The Book of Bel

In a mere 12 days, I will be the father of a teenager. Yikes – especially when I feel like I’m still a teenager. Emotionally, that is. Whatever.

But it’s true, Bel turns 13 on the 14th. And, being the fine country kid that she is, she’s requested an overnight camping trip with three friends and her parents to celebrate the occasion. Cool. That’s the easy part – Walden Pond, here we come.

The hard part is that she’s counting on the completion and presentation of my “Book of Bel,” a project I started years ago that is basically a leather-bound journal of memories.
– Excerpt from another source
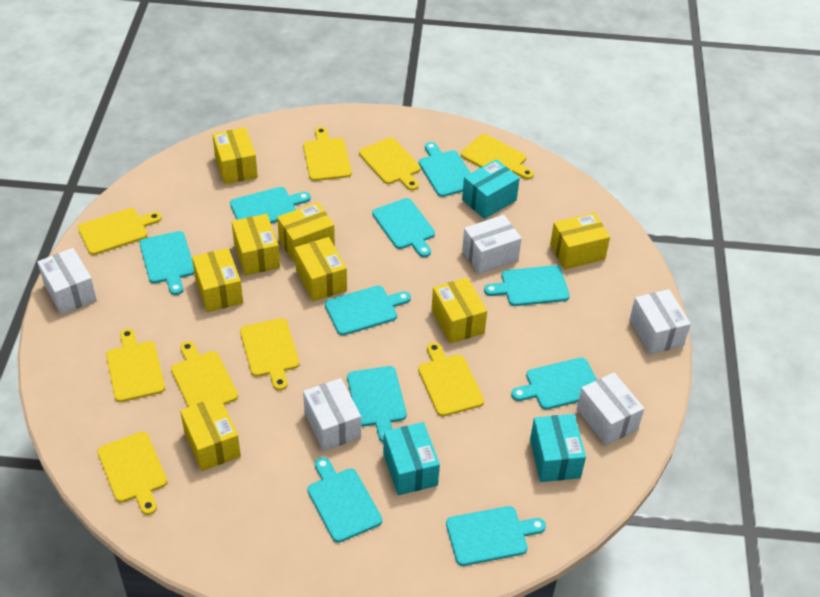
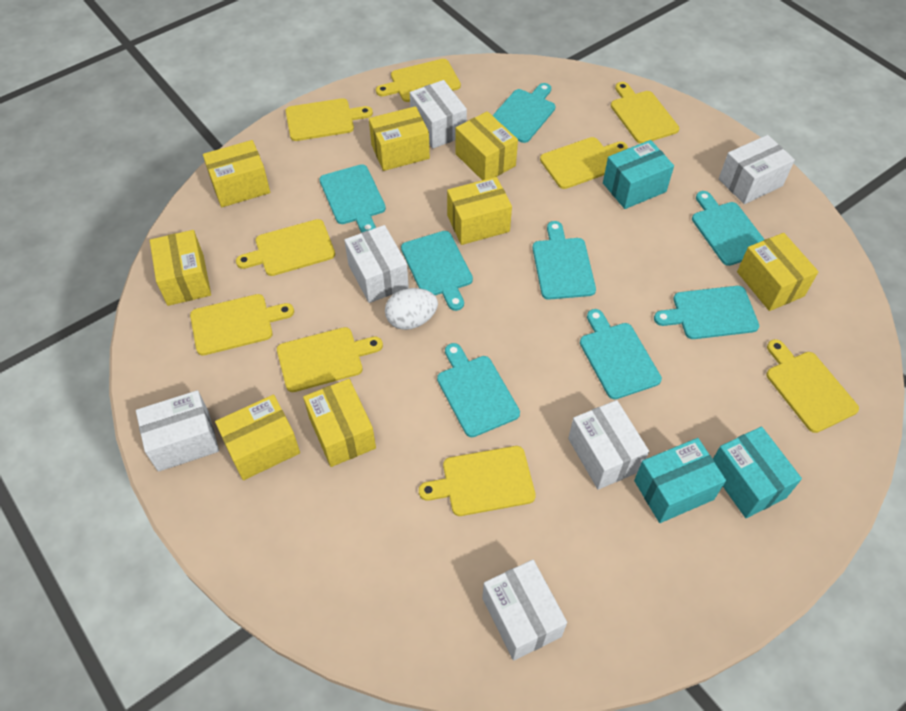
turquoise cutting board: [139,231,194,295] [230,187,311,223] [307,457,382,543] [325,286,411,335] [347,366,407,442] [372,198,435,257] [419,142,470,197] [446,506,546,566] [484,265,570,306] [511,357,597,410] = 10 -> [320,164,386,233] [401,231,473,311] [437,343,520,437] [492,83,556,143] [532,221,596,300] [580,309,662,399] [654,286,759,339] [692,191,765,266] = 8
white box: [37,248,97,315] [303,378,361,451] [462,215,522,274] [577,373,644,445] [629,289,691,354] = 5 -> [136,390,219,472] [344,225,409,303] [410,80,467,148] [482,560,567,661] [568,400,649,490] [719,135,795,204] = 6
white egg: none = 0 -> [385,288,438,330] = 1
She caught me writing in it years ago and demanded to know what it was since it was obviously a much different journal book than the cheap black and white “Mead” books she accustomed to seeing me frantically scribble in daily.

I told her it was a journal about my memories with her. And so she grabbed it, just like any seven-year old would do.

“No, no, no,” I told her, “it’s not for you now.”

“When?” she asked.

“When you’re thirteen.”

Sure, thirteen was arbitrary but it felt both long enough away and a semi-appropriate age to read some of the entries. And so it was, we had an agreement.

The good news is the journal is mostly complete. I’ve only got a few more memories and stories to add to the collection and then it will be ready for the presentation to the newly minted teenager.

I didn’t know when I made the “thirteen deal” that it would be, indeed, a true age of demarcation for us. It is, after all, coming at the end of a year in which I homeschooled her and just before she makes the journey to the middle/high school known as U-32. In other words: Big Changes – for both of us.

She’s ready for it. Me? I’m not too sure.

And in case you doubt her readiness and astuteness, consider this early entry from my “Book of Bel (1.7.04)”:

“Daddy,” Isabel asked, “where’s the dictionary?”

“Right here,” I responded, handing her our edition of the American Heritage Dictionary.

She took it and went to her favorite reading chair with it. Sitting down, she began thumbing through it while saying out loud, “d, d, d, d.”

“What are you looking up?” I inquired.

“I’m looking up ‘dad,” she said. “Because I want to find out why you’re so annoying.”

A little while later, with the dictionary tucked back into its place, I asked Isabel what she learned about me in it.

“I learned,” she reported, “that you are annoying because you read too much and you don’t play with me enough.”

Wish me luck.

For a more up-to-date entry, here’s the note I copied into the “Book of Bel” that she gave me for Father’s Day, 2010:

I remember that today is Father’s Day.
I remember the time Mom and I were in the bedroom and saw you fall off Dolly the horse.
I remember how funny you looked and how we laughed.
I remember the time you drove the mower into the Walden Pond.
I remember the time you told Buddy [our dog] to get a sock and he got the one on your foot.
I remember the time you tied the sock to the door while Buddy was pulling it.
I remember the dumbstruck look on your face when the door hit your head.
I remember that you are 57 years old. [Editor’s note: I’m not, she’s always added eleven years to my age to annoy me – imagine that.]
I remember that today is Father’s Day.
Now is the really cheesy part where I say “Happy Father’s Day.”
I love you.

Great kid. Great adventure. The gift that keeps giving, for sure.